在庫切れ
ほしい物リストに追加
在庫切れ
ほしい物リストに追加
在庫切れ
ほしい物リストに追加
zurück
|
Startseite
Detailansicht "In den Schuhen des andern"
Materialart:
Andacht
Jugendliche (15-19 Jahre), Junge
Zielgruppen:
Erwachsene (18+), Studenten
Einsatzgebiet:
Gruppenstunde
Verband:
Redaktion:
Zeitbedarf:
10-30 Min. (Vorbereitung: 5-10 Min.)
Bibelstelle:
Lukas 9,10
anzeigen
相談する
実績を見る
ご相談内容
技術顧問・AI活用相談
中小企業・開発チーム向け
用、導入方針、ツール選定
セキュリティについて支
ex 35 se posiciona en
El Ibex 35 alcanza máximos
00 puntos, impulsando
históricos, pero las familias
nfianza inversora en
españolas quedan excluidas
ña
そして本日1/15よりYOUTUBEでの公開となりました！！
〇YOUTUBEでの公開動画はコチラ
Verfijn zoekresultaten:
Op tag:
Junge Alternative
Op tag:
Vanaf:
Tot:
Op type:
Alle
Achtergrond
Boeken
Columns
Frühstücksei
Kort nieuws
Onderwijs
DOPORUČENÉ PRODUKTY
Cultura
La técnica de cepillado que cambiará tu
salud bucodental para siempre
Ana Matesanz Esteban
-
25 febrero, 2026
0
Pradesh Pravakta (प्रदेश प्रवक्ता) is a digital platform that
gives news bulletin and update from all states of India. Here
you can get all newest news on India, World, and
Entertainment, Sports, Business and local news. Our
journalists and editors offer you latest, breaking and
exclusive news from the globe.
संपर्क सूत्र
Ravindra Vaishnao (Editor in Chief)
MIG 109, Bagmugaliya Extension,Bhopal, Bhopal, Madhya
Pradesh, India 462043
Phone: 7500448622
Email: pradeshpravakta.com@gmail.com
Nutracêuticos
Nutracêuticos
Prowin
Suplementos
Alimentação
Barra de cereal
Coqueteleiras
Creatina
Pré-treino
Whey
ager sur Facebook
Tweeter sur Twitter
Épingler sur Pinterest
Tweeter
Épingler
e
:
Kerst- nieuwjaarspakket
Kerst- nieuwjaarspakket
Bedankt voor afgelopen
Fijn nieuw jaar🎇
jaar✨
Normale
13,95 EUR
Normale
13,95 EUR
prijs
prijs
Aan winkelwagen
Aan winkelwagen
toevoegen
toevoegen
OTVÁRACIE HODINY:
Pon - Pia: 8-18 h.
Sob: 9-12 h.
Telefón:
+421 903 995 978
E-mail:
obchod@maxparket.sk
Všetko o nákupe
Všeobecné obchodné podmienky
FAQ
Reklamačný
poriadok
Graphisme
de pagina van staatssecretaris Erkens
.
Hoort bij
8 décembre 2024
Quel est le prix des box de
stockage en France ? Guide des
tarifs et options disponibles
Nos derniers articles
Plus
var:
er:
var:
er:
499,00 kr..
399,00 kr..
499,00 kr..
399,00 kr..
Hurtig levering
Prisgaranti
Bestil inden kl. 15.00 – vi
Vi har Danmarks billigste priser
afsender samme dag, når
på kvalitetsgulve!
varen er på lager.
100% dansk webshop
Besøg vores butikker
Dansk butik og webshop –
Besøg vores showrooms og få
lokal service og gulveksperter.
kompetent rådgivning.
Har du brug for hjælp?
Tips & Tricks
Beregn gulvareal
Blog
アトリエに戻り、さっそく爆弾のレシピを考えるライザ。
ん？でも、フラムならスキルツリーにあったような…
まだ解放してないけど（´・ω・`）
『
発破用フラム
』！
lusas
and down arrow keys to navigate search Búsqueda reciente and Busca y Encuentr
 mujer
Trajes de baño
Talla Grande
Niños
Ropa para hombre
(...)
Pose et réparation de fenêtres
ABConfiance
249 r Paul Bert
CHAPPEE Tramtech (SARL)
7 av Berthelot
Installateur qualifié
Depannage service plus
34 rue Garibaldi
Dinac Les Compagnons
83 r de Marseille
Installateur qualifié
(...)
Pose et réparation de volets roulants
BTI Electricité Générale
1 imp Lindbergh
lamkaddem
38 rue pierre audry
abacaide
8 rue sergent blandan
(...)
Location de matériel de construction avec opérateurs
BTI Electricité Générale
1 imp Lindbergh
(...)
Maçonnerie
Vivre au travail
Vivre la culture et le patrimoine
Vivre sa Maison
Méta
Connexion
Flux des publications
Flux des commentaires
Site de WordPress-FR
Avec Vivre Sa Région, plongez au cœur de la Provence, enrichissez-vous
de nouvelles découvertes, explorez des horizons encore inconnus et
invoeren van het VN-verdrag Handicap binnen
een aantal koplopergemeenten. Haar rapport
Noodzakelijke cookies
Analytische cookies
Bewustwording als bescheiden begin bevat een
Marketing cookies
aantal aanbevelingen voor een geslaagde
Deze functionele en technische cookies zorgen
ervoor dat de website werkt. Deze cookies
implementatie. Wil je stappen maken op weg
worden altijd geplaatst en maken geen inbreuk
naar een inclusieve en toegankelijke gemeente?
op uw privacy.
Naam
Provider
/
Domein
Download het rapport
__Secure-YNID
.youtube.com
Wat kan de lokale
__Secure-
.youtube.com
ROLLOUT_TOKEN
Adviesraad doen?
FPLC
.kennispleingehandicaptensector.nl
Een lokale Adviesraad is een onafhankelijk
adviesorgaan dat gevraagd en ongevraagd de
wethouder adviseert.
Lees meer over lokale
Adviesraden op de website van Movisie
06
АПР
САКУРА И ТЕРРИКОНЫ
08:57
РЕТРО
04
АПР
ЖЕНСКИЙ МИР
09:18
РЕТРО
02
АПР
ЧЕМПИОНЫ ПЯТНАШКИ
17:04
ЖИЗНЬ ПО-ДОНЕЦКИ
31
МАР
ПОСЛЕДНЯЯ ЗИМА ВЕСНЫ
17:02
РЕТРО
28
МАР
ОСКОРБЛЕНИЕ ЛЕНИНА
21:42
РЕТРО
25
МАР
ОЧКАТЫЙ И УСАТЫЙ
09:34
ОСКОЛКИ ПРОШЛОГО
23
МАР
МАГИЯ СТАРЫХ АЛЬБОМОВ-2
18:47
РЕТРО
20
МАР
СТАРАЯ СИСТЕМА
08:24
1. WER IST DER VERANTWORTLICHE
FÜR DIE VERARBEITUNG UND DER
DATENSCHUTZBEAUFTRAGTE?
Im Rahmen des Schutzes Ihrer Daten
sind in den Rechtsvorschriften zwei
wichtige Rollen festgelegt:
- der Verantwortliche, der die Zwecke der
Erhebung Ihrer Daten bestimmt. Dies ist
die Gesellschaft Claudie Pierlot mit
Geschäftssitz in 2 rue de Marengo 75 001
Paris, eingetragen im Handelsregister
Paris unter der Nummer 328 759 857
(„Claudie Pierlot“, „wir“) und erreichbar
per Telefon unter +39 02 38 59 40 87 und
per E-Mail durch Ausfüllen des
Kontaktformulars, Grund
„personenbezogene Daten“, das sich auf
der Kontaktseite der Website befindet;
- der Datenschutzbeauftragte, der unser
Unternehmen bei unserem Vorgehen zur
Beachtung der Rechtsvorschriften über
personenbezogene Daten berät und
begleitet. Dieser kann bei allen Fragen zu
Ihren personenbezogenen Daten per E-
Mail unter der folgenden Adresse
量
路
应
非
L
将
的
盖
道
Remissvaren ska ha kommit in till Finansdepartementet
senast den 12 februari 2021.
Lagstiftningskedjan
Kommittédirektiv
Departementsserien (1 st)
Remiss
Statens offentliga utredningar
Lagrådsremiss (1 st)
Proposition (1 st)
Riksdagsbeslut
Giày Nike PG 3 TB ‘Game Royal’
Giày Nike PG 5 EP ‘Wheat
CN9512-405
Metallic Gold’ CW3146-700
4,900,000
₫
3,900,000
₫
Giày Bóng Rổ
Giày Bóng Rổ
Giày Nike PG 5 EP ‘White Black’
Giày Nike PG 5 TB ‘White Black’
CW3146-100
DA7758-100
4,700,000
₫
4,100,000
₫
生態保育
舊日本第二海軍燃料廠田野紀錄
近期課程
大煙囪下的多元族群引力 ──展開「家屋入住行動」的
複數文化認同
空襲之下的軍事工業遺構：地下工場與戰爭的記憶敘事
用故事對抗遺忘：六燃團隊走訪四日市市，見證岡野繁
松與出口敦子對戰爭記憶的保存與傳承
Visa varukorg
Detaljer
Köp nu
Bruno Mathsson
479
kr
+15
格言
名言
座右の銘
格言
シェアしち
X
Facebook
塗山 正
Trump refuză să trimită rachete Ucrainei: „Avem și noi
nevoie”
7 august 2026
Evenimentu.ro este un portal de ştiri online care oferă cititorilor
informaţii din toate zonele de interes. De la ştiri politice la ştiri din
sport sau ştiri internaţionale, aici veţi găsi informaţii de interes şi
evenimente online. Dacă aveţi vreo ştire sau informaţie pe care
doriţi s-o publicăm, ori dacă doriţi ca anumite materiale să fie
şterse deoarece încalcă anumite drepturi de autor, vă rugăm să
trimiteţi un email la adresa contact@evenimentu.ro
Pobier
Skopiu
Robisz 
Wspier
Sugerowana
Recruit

________________

▶ TO DO
Word for word, restate the entries from the first line to the line that has "ex 35 se posiciona en", both included, and nothing else.

▶ TASK RESULT
在庫切れ
ほしい物リストに追加
在庫切れ
ほしい物リストに追加
在庫切れ
ほしい物リストに追加
zurück
|
Startseite
Detailansicht "In den Schuhen des andern"
Materialart:
Andacht
Jugendliche (15-19 Jahre), Junge
Zielgruppen:
Erwachsene (18+), Studenten
Einsatzgebiet:
Gruppenstunde
Verband:
Redaktion:
Zeitbedarf:
10-30 Min. (Vorbereitung: 5-10 Min.)
Bibelstelle:
Lukas 9,10
anzeigen
相談する
実績を見る
ご相談内容
技術顧問・AI活用相談
中小企業・開発チーム向け
用、導入方針、ツール選定
セキュリティについて支
ex 35 se posiciona en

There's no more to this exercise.